This change in the formulation of PU learning leads to some new theoretical implications. We show how it connects to fundamental problems, such as learning from smoothed distributions, detecting data truncation, and estimation under truncation—each central to statistics and learning theory. If time permits, we will also explore how these ideas provide a new perspective on causal inference – enabling estimation in settings where standard assumptions, like overlap and unconfoundedness, break down.

Based on joined works with Jane Lee and Anay Mehrotra.

Tensor Isomorphism: complexity, algorithms, and cryptography

Youming Qiao from University of Technology Sydney

April 11, 2025 | CS 105

See abstract

Two matrices are called equivalent if one can be transformed into the other by multiplying with invertible matrices on the left and right. Extending this idea to 3-tensors, it is natural to define two 3-tensors as isomorphic if they can be transformed into one another by multiplication with three invertible matrices along the three directions.

In this talk we explore tensor isomorphism through the lenses of complexity, algorithms, and cryptography. Starting from complexity, we will examine how tensor isomorphism relates to well-known problems such as graph isomorphism, code equivalence, and group isomorphism. Unlike graph isomorphism, however, tensor isomorphism presents a significantly harder algorithmic challenge, despite some recent advances. These support the use of tensor isomorphism in cryptography, such as the security basis of some digital signature schemes.

A Combinatorial Approach to Proving Chernoff Bounds

William Kuszmaul from Carnegie Mellon University

April 18, 2025 | CS 105

See abstract

The standard proofs of Chernoff bounds are beautiful but in some ways not very intuitive. In this talk, I'll show you a different proof that has four features: (1) the proof offers a strong intuition for why Chernoff bounds look the way that they do; (2) the proof is user-friendly and (almost) algebra-free; (3) the proof comes with matching lower bounds, up to constant factors in the exponent; and (4) the proof extends to establish generalizations of Chernoff bounds in other settings.

Adventures with Sparse Noisy Linear Algebraic Assumptions

Aayush Jain from Carnegie Mellon University

April 25, 2025 | CS 105

See abstract

In this talk, we will survey recent and earlier progress on several related noisy linear algebraic assumptions with sparse coefficient vectors, including sparse Learning Parity with Noise (Alekhnovich, 2003) and sparse Learning with Errors (Jain, Lin, Saha, 2024).
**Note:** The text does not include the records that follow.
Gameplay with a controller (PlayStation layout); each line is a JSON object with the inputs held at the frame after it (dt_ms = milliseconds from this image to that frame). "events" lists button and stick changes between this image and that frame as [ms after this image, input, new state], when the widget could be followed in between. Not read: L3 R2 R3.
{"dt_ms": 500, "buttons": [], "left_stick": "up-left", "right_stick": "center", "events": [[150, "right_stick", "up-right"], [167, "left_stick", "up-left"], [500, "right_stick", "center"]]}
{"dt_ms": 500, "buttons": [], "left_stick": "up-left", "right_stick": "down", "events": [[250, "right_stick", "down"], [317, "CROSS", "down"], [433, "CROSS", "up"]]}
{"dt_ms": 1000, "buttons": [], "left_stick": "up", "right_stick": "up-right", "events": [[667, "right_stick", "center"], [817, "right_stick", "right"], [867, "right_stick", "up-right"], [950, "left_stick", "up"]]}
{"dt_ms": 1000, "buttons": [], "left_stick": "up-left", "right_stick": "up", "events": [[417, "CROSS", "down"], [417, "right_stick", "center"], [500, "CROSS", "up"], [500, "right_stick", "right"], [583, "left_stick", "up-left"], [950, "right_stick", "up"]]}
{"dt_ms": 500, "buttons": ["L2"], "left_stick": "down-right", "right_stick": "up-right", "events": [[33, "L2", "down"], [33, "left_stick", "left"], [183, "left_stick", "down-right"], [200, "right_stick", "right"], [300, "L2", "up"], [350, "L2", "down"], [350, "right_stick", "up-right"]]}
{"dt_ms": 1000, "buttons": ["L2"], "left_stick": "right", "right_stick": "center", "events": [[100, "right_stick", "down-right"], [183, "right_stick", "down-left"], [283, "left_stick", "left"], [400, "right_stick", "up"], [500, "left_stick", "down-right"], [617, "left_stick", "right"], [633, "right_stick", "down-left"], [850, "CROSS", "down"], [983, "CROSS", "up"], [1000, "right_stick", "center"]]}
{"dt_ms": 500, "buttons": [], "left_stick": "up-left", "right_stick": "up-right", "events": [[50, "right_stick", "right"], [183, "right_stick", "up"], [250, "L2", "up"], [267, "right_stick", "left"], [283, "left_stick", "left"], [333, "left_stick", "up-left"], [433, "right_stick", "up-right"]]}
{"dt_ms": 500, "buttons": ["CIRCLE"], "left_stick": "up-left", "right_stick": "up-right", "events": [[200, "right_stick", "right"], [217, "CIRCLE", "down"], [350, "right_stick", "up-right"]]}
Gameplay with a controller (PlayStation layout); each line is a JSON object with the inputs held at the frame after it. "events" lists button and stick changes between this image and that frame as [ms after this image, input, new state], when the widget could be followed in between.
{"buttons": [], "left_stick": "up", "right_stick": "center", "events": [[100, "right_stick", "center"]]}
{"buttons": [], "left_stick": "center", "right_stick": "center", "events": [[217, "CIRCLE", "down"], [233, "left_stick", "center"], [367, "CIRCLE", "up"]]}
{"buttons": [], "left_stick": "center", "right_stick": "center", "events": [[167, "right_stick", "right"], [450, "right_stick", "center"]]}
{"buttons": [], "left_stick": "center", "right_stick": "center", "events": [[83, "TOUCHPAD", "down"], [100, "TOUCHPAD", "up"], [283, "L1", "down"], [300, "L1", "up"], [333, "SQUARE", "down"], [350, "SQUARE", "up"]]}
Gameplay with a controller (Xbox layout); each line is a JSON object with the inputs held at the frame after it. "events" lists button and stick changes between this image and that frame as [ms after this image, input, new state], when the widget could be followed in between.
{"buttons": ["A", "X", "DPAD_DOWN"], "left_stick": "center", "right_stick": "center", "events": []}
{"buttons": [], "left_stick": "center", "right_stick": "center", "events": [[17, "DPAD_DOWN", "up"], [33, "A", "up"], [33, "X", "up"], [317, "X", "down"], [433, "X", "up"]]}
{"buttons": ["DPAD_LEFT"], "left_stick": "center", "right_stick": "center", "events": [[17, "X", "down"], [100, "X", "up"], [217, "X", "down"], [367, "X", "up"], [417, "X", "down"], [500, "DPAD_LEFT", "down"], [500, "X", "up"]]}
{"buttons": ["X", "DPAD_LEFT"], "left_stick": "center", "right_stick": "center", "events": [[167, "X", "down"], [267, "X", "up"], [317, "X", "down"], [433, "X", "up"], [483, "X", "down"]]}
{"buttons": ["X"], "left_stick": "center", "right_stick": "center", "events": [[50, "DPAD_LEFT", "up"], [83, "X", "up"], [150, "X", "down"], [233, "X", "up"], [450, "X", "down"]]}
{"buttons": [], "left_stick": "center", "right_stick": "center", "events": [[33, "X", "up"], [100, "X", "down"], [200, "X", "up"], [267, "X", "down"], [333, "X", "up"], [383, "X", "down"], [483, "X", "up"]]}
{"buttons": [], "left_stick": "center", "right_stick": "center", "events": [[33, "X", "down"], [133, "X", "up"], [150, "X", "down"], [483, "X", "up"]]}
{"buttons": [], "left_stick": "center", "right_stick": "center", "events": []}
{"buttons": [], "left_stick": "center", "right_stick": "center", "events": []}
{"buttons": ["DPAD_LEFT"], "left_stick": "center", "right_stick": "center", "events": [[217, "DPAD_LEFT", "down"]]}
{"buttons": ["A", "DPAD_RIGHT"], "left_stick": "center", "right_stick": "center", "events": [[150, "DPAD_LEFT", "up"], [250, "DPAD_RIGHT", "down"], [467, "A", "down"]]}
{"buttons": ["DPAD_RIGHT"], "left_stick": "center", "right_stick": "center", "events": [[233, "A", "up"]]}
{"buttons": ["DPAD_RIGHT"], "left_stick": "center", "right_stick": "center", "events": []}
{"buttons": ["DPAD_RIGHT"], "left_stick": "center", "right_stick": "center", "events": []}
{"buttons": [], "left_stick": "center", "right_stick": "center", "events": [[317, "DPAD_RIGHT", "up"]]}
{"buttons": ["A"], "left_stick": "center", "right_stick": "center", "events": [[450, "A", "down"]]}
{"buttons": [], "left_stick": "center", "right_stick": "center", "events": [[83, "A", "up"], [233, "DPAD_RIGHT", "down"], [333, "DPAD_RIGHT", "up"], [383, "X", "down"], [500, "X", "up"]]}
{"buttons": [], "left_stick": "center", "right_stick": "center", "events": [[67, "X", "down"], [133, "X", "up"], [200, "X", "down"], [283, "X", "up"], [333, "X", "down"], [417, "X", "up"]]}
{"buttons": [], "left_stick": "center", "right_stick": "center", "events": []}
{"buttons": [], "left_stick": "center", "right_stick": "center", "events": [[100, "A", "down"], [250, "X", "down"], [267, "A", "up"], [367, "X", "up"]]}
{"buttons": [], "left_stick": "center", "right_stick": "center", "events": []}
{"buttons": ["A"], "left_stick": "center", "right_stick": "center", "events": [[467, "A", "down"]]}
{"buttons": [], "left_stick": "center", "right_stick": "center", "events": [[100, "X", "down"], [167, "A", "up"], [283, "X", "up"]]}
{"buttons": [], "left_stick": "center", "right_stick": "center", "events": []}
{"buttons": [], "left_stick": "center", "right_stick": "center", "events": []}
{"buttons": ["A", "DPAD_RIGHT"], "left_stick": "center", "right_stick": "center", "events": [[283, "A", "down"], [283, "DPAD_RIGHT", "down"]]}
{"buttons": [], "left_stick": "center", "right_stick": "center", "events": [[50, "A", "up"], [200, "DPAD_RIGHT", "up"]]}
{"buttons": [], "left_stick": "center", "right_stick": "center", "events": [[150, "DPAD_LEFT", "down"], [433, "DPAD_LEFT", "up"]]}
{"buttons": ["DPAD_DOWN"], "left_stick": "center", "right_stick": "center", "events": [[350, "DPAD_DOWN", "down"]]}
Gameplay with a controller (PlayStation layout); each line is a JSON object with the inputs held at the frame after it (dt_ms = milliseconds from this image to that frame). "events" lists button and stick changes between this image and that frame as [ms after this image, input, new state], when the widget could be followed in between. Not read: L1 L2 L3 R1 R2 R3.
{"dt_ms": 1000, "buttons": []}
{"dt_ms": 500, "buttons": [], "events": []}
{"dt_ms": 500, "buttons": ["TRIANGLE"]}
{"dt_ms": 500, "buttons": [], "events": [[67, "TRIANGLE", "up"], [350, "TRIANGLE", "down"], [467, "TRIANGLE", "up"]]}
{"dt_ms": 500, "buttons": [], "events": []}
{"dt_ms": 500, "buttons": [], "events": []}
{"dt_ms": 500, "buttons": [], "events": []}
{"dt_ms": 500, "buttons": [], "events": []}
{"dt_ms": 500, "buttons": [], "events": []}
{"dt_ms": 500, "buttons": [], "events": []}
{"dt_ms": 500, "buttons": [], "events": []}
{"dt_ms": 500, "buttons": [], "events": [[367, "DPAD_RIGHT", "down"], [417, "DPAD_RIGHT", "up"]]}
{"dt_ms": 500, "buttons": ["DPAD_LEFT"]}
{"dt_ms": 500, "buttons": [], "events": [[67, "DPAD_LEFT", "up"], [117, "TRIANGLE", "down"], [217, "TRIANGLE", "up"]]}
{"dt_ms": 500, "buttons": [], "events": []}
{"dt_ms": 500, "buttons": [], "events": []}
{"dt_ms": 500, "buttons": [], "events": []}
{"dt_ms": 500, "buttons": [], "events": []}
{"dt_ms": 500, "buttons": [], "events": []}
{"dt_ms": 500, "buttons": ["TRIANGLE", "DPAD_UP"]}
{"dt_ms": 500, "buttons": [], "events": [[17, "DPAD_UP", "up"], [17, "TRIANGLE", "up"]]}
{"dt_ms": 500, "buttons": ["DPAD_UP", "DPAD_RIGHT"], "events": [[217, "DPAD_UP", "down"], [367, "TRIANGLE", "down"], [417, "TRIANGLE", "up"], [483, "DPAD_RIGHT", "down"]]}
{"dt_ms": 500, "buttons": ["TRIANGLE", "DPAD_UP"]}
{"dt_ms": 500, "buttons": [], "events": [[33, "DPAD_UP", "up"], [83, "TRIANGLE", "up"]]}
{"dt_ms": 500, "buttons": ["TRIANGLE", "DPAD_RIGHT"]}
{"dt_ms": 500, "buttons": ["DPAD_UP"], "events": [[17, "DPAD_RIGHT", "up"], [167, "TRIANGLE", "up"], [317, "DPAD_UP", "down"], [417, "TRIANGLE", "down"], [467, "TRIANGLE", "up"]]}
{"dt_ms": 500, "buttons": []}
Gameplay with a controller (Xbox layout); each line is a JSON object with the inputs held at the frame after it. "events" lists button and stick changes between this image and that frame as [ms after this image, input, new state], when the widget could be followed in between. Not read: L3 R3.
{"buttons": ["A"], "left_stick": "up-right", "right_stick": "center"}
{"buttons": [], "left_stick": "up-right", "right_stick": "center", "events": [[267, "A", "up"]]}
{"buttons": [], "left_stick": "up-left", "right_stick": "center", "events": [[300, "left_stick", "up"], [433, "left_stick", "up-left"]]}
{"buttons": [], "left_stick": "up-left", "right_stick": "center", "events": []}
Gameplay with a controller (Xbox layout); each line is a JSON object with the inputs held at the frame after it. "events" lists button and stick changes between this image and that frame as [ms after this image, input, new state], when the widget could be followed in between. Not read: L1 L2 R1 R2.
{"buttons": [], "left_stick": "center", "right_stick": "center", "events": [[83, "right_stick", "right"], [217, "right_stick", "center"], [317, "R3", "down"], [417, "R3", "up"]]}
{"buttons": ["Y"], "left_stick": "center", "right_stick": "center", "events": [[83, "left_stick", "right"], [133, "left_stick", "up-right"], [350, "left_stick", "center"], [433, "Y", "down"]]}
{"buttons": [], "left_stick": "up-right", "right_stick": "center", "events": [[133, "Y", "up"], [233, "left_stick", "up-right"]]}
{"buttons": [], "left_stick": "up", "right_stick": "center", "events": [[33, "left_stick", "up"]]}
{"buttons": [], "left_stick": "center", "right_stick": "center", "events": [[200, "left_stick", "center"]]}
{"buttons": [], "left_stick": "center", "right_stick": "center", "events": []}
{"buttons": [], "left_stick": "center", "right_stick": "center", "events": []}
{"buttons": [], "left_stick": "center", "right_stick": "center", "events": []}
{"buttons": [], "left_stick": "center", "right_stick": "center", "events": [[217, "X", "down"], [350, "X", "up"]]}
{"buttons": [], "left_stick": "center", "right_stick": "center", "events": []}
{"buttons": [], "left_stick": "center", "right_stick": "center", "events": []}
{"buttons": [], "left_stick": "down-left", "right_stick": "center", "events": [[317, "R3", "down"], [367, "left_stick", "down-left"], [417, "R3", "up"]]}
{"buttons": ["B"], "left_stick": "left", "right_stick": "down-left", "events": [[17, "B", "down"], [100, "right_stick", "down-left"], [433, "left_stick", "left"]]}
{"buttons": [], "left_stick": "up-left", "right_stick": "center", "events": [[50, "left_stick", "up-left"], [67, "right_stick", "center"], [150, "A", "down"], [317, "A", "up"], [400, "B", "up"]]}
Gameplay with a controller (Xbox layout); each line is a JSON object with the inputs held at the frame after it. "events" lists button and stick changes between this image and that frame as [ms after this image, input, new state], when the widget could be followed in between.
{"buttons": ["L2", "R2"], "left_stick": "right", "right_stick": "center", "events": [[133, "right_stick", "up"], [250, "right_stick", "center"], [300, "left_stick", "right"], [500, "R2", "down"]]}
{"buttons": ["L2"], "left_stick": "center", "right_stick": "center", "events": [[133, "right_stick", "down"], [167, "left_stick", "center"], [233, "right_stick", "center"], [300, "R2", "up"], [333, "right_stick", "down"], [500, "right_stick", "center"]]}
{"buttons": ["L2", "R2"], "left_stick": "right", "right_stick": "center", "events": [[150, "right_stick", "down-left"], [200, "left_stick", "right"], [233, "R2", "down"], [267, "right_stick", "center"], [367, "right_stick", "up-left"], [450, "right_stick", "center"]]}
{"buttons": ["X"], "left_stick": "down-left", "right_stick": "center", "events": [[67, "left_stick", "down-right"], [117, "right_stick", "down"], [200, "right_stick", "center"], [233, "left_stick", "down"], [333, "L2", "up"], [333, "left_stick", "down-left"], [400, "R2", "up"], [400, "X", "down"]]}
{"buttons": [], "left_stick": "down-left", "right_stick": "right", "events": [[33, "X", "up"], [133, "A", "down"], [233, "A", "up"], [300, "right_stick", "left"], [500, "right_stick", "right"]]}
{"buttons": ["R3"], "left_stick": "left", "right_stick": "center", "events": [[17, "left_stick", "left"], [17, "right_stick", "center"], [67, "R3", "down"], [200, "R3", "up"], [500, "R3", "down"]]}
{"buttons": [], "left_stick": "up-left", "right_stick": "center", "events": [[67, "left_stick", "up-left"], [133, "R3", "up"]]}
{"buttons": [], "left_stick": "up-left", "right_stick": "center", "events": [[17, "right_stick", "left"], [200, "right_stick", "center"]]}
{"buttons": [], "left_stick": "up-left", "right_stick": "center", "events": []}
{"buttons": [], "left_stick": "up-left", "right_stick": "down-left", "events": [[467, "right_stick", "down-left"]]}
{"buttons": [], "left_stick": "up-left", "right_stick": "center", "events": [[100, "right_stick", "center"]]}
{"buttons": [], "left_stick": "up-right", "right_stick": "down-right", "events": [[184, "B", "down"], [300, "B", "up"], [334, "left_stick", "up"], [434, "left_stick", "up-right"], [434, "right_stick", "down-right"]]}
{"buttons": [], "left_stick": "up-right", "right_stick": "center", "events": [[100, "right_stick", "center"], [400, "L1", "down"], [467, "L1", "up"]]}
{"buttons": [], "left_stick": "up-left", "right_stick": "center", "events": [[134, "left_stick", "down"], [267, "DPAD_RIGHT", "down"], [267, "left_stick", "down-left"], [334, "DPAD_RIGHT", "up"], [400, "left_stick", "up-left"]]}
While sparse LPN has been studied extensively in the domain of statistical-inference and average-case complexity, surprisingly, sparse Learning with Errors was only recently introduced.

We will discuss the algorithms and complexity of these problems and their exciting cryptographic applications. The talk will also highlight important open problems in this area.

The talk is based on a number of prior works and a couple of recent works of the speaker with collaborators Quang Dao, Yuval Ishai, Huijia Lin and Sagnik Saha.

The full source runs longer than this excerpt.